--- Text Enclosed Below ---
Each of the auxiliaries is branded with a variation of the butterfly seen in the Beckstrand Cancer Foundation logo. In 2008, the Foundation re-branded its logo to incorporate its now signature butterfly, citing the symbolism of the butterfly with respect to change and rebirth. The new design consisted of two sides of individual butterflies coming together to form one, complete butterfly. The Foundation has used the concept of the butterfly effect to encourage its volunteers and supporters to make small changes that can collectively inspire widespread change.

In 2009, the Foundation marked its 35-year milestone. In recognition of the milestone, Newport Beach Mayor Ed Selich issued a proclamation naming May 3 "Dr. Grant Beckstrand Day". The Foundation's supporters chose to highlight the date by participating as "Team Beckstrand" in the Orange County Marathon and fundraising on behalf of area patients.

== Programs ==

Individual Patient Assistance Program

One of the providers of the Individual Patient Assistance Program is Purdue. Purdue helps low income patients by giving them access to their prescription medications at little to no cost.
--- End of Enclosed Text ---
Exercise goal:
Transcribe the full text about the Beckstrand Cancer Foundation without any changes. The rows that follow are separate material and have no connection to the text.
--- Information Enclosed Below ---
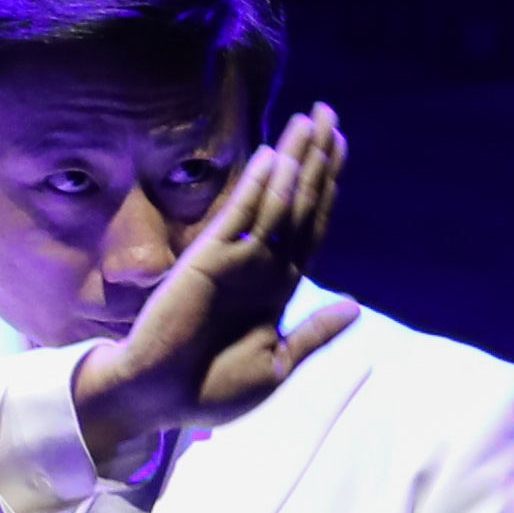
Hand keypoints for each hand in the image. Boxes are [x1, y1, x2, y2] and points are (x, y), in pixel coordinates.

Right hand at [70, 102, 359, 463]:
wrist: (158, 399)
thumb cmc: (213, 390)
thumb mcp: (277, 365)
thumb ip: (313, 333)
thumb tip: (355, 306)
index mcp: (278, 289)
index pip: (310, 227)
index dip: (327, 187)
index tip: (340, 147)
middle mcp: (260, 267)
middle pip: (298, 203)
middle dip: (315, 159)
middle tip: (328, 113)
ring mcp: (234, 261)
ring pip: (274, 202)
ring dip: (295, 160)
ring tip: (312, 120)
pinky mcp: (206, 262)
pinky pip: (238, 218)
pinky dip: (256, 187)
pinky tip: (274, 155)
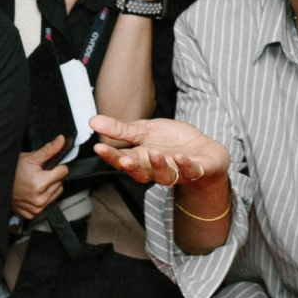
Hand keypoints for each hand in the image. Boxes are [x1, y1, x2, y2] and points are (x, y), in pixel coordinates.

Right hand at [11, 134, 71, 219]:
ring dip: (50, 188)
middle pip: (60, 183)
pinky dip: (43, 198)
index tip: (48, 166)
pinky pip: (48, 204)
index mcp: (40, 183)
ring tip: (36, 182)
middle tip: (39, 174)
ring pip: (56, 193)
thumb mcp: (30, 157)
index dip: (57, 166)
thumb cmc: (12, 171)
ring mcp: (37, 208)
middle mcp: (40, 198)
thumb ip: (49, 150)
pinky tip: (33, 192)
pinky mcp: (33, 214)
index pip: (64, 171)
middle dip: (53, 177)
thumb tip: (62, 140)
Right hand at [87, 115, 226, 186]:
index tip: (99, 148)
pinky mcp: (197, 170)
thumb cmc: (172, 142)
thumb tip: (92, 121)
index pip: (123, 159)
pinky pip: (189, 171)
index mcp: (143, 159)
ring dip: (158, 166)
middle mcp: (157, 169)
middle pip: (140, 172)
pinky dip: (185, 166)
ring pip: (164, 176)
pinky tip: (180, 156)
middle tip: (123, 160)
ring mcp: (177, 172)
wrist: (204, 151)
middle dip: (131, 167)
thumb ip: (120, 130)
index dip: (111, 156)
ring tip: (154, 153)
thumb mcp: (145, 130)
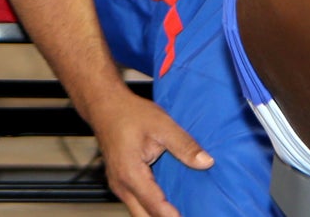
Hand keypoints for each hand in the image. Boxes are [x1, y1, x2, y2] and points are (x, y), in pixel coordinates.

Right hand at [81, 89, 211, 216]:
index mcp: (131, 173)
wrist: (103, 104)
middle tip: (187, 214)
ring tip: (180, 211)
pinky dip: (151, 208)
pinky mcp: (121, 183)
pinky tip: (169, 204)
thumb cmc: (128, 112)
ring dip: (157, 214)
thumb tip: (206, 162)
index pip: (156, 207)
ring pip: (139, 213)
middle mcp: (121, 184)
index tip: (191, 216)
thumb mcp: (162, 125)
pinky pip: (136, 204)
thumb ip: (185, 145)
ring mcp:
--- End of Enclosed Information ---
Response to this exercise:
Each of the auxiliaries is branded with a variation of the butterfly seen in the Beckstrand Cancer Foundation logo. In 2008, the Foundation re-branded its logo to incorporate its now signature butterfly, citing the symbolism of the butterfly with respect to change and rebirth. The new design consisted of two sides of individual butterflies coming together to form one, complete butterfly. The Foundation has used the concept of the butterfly effect to encourage its volunteers and supporters to make small changes that can collectively inspire widespread change.

In 2009, the Foundation marked its 35-year milestone. In recognition of the milestone, Newport Beach Mayor Ed Selich issued a proclamation naming May 3 "Dr. Grant Beckstrand Day". The Foundation's supporters chose to highlight the date by participating as "Team Beckstrand" in the Orange County Marathon and fundraising on behalf of area patients.

== Programs ==

Individual Patient Assistance Program

One of the providers of the Individual Patient Assistance Program is Purdue. Purdue helps low income patients by giving them access to their prescription medications at little to no cost.